Non è una novità. E' stato così nella guerra d'Algeria, durante il conflitto del Vietnam, a Gaza nel 2006. In questi conflitti, l'errore centrale dei paesi occidentali, al di là delle singole ed enormi differenze e delle possibili ed eventuali soluzioni politiche, fu di ridurre lo scontro ad una mera questione militare mentre il nemico svolgeva un confronto a tutto tondo muovendosi su più livelli. Forse ci siamo dimenticati che la Battaglia d'Algeri coincise con la discussione all'Onu della questione algerina? O delle parole di quel generale del Vietnam del Nord che confessò candidamente ad un suo corrispettivo statunitense che per sapere come andasse il conflitto tutte le mattine lo stato maggiore di Hanoi ascoltava la radio americana? O della capacità di Hezbollah di farsi passare da vittime portando a braccetto D'Alema a Beirut e costruendo scene dei bombardamenti aerei ad hoc con le scarpine dei bambini che viaggiavano da un luogo all'altro a seconda delle esigenze delle TV internazionali?
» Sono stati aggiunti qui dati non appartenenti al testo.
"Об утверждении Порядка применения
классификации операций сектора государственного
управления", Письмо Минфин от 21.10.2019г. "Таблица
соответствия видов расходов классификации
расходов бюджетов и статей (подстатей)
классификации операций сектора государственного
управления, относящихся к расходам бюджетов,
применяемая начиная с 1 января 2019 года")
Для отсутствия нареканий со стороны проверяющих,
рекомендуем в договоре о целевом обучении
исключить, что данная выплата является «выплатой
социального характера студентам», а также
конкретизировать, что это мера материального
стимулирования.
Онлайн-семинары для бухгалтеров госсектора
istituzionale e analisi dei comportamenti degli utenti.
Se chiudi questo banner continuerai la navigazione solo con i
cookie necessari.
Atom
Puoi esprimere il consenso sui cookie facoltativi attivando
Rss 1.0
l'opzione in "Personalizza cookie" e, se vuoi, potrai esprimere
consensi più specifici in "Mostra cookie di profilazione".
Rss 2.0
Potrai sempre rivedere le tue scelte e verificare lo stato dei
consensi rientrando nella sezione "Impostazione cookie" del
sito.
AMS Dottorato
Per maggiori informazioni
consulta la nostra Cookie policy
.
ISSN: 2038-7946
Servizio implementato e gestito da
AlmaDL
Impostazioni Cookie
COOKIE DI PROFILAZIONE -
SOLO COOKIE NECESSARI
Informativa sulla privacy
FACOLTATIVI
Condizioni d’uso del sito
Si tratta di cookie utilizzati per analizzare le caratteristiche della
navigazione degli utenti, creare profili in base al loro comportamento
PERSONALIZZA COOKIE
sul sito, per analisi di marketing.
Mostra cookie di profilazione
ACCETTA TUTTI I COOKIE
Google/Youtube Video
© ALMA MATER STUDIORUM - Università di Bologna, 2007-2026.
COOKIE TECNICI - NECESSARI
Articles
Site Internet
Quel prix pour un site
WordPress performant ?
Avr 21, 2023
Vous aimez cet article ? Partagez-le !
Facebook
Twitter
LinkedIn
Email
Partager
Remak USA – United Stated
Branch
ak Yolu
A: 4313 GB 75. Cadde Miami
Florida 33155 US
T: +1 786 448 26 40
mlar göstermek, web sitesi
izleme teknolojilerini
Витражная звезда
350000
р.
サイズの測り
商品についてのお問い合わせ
Il fatto è che per Israele per molteplici motivi considerare la complessità della moderna "guerra tra la gente" è molto difficile. Per la sua mentalità, perché Israele si sente, a ragione, la vittima della storia e quindi è abituata a lottare con i denti per la vita e a vedere ogni conflitto come esistenziale in termini di sicurezza; per la storia del conflitto israelo palestinese erede delle guerre arabo israeliane dove si fronteggiavano eserciti tradizionali; per la natura dell'attuale scontro con Hamas che Tel Aviv, a ragione, valuta insolubile perché tutto di natura ideologica religiosa e non politica.
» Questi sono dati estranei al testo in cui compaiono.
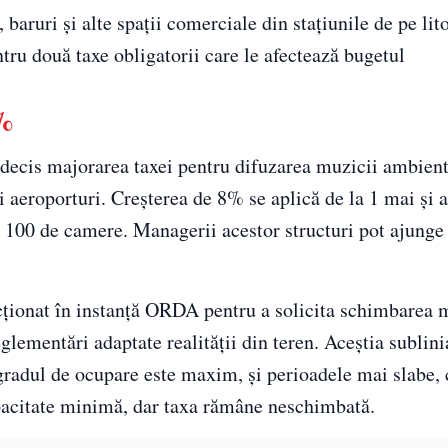
 baruri și alte spații comerciale din stațiunile de pe lit
ru două taxe obligatorii care le afectează bugetul
8%
 decis majorarea taxei pentru difuzarea muzicii ambienta
 și aeroporturi. Creșterea de 8% se aplică de la 1 mai și 
e 100 de camere. Managerii acestor structuri pot ajunge
 acționat în instanță ORDA pentru a solicita schimbarea
reglementări adaptate realității din teren. Aceștia sublin
 gradul de ocupare este maxim, și perioadele mai slabe, 
apacitate minimă, dar taxa rămâne neschimbată.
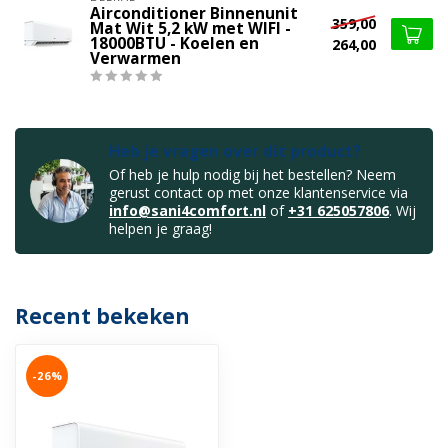
Airconditioner Binnenunit
359,00
Mat Wit 5,2 kW met WIFI -
18000BTU - Koelen en
264,00
Verwarmen
Heb je vragen over dit product?
Of heb je hulp nodig bij het bestellen? Neem
gerust contact op met onze klantenservice via
info@sani4comfort.nl
of
+31 625057806
. Wij
helpen je graag!
Recent bekeken
-26%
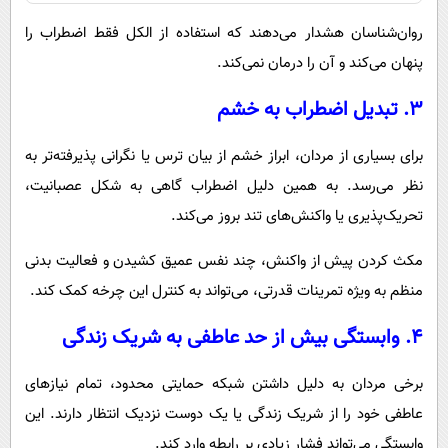
روان‌شناسان هشدار می‌دهند که استفاده از الکل فقط اضطراب را
پنهان می‌کند و آن را درمان نمی‌کند.
۳. تبدیل اضطراب به خشم
برای بسیاری از مردان، ابراز خشم از بیان ترس یا نگرانی پذیرفته‌تر به
نظر می‌رسد. به همین دلیل اضطراب گاهی به شکل عصبانیت،
تحریک‌پذیری یا واکنش‌های تند بروز می‌کند.
مکث کردن پیش از واکنش، چند نفس عمیق کشیدن و فعالیت بدنی
منظم به ویژه تمرینات قدرتی، می‌تواند به کنترل این چرخه کمک کند.
۴. وابستگی بیش از حد عاطفی به شریک زندگی
برخی مردان به دلیل داشتن شبکه حمایتی محدود، تمام نیازهای
عاطفی خود را از شریک زندگی یا یک دوست نزدیک انتظار دارند. این
وابستگی می‌تواند فشار زیادی بر رابطه وارد کند.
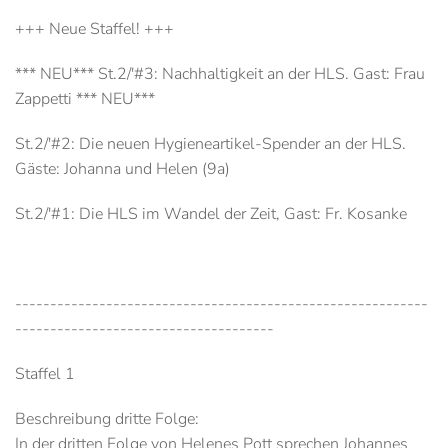
+++ Neue Staffel! +++
*** NEU*** St.2/'#3: Nachhaltigkeit an der HLS. Gast: Frau
Zappetti *** NEU***
St.2/'#2: Die neuen Hygieneartikel-Spender an der HLS.
Gäste: Johanna und Helen (9a)
St.2/'#1: Die HLS im Wandel der Zeit, Gast: Fr. Kosanke
-----------------------------------------------------------
-------------------------------------
Staffel 1
Beschreibung dritte Folge:
In der dritten Folge von Helenes Pott sprechen Johannes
Ma se Israele non vuole tutte le volte ripartire daccapo, in un infinito gioco dell'oca, dovrebbe considerare le molteplici dimensioni della strategia e capire che la gestione dell'opinion pubblica internazionale, dei mass media e della diplomazia sono un fronte forse più importante dello scontro militare dove i palestinesi non sono certo in grado di minacciare la sua esistenza.